Craniomandibular osteopathy, also known as lion's jaw, is a developmental disease in dogs causing extensive bony changes in the mandible and skull. In this disease, a cyclical resorption of normal bone and replacement by immature bone occurs along the inner and outer surfaces of the affected bones. It usually occurs between the ages of 3 and 6 months. Breeds most commonly affected include the West Highland White Terrier, Scottish Terrier, Cairn Terrier, and Boston Terrier. It is rare in large-breed dogs, but it has been reported.
==Causes==
Craniomandibular osteopathy is an inherited disease, and has been recognised as an autosomal recessive trait of the West Highland White Terrier. Canine distemper has also been indicated as a possible cause, as has E. coli infection, which could be why it is seen occasionally in large-breed dogs.
==Signs and symptoms==
Common clinical signs include lethargy, anorexia, and mild pyrexia. Specific symptoms are the enlargement of the mandibular lymph nodes and atrophy of the temporalis muscle. The disease limits the ability of the dog to open its mouth, leading to anorexia and adipsia, which in turn leads to dehydration and emaciation.

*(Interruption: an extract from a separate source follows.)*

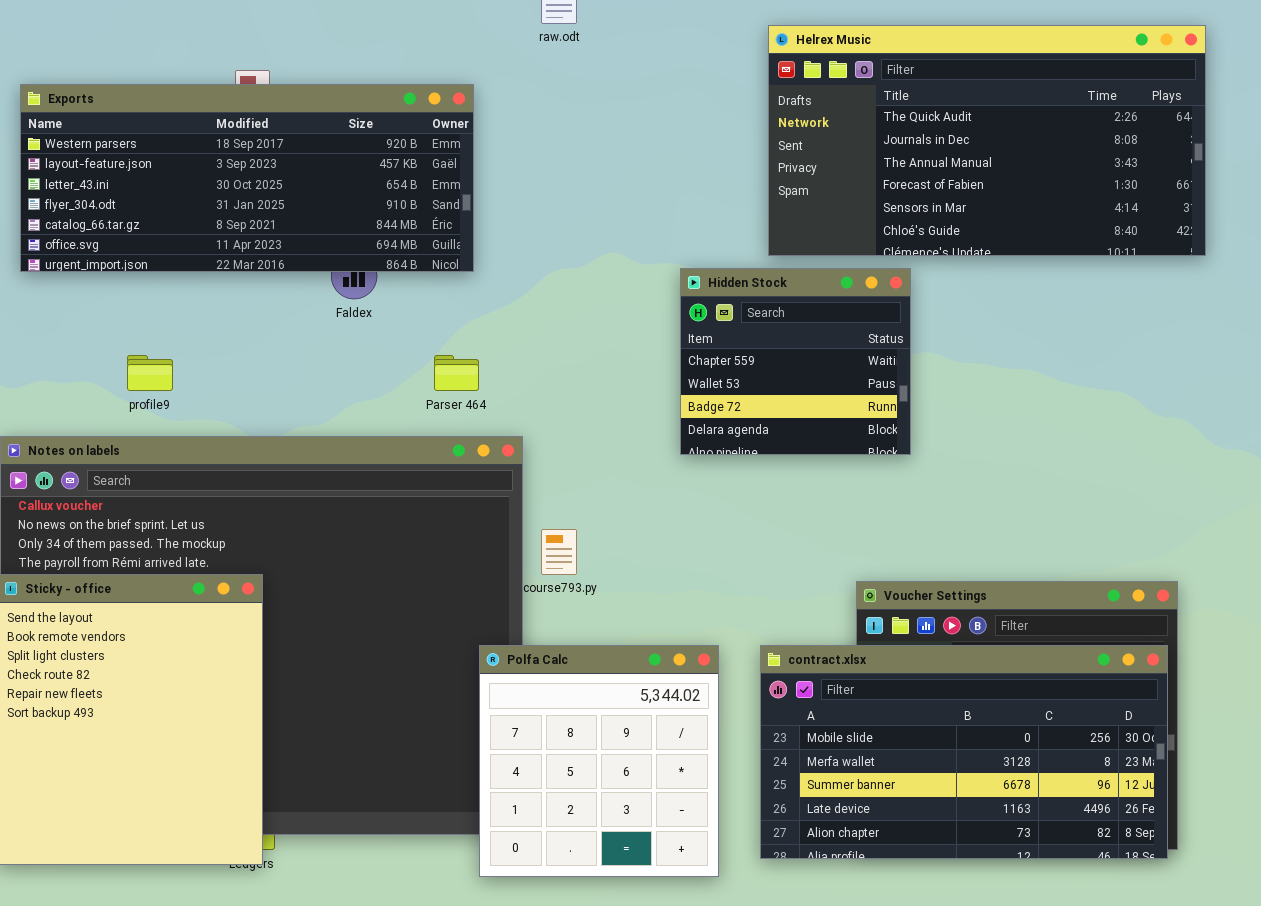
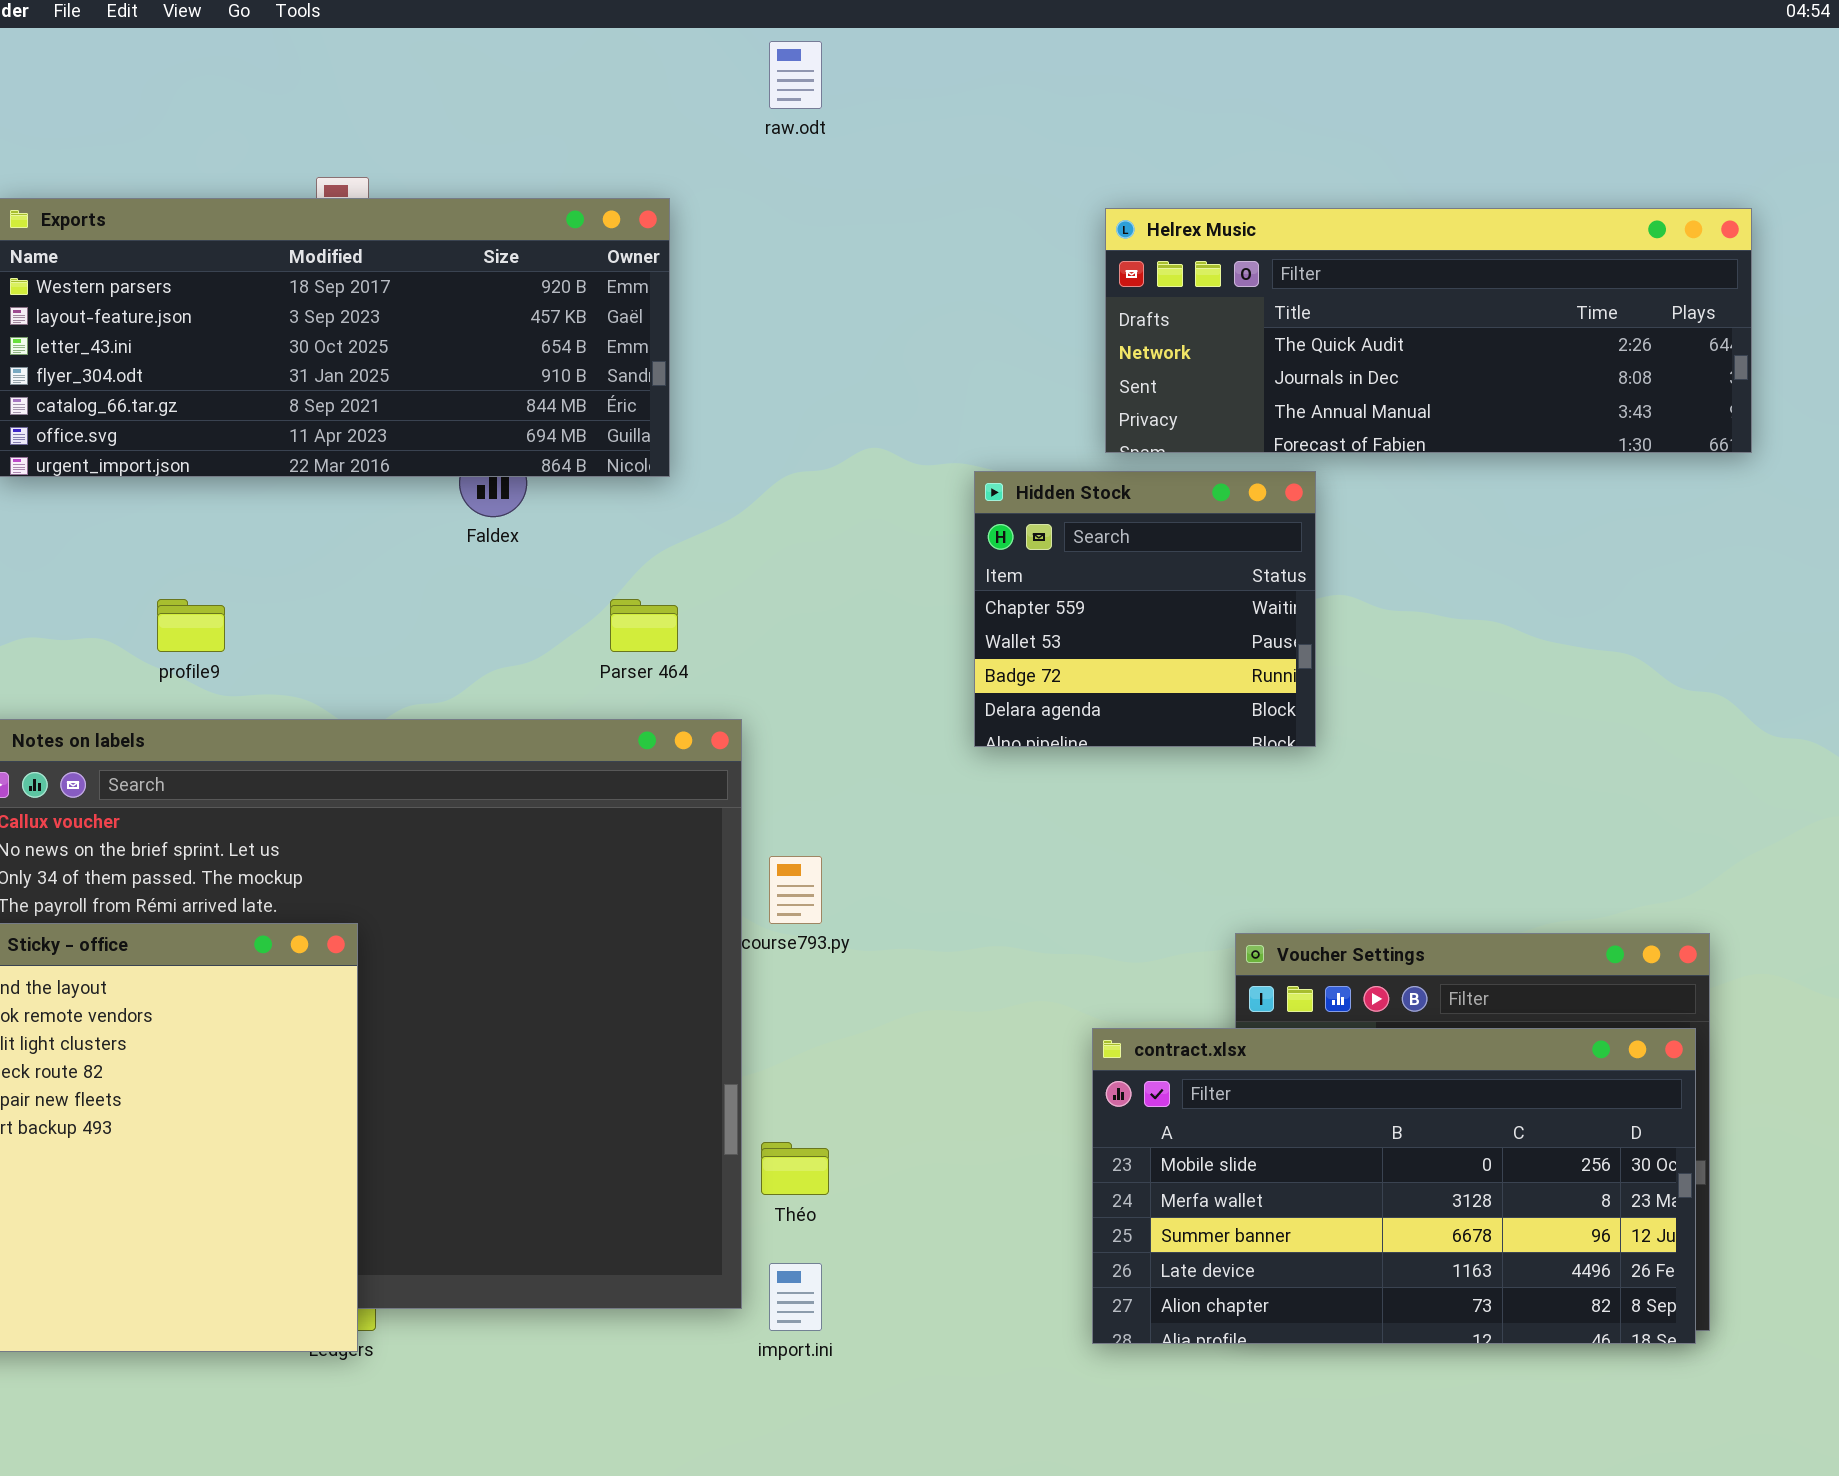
Helrex Music: [768,25,1206,256] -> [1105,208,1752,453], resized
Polfa Calc: [479,645,719,877] -> none, closed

==Calvarial hyperostotic syndrome==
A similar disease seen in young Bullmastiffs is known as calvarial hyperostotic syndrome. It is also similar to human infantile cortical hyperostosis. It is characterized by irregular, progressive bony proliferation and thickening of the cortical bone of the calvaria, which is part of the skull. Asymmetry of the lesions may occur, which makes it different from craniomandibular osteopathy. Symptoms include painful swelling of the skull, fever, and lymph node swelling. In most cases it is self-limiting.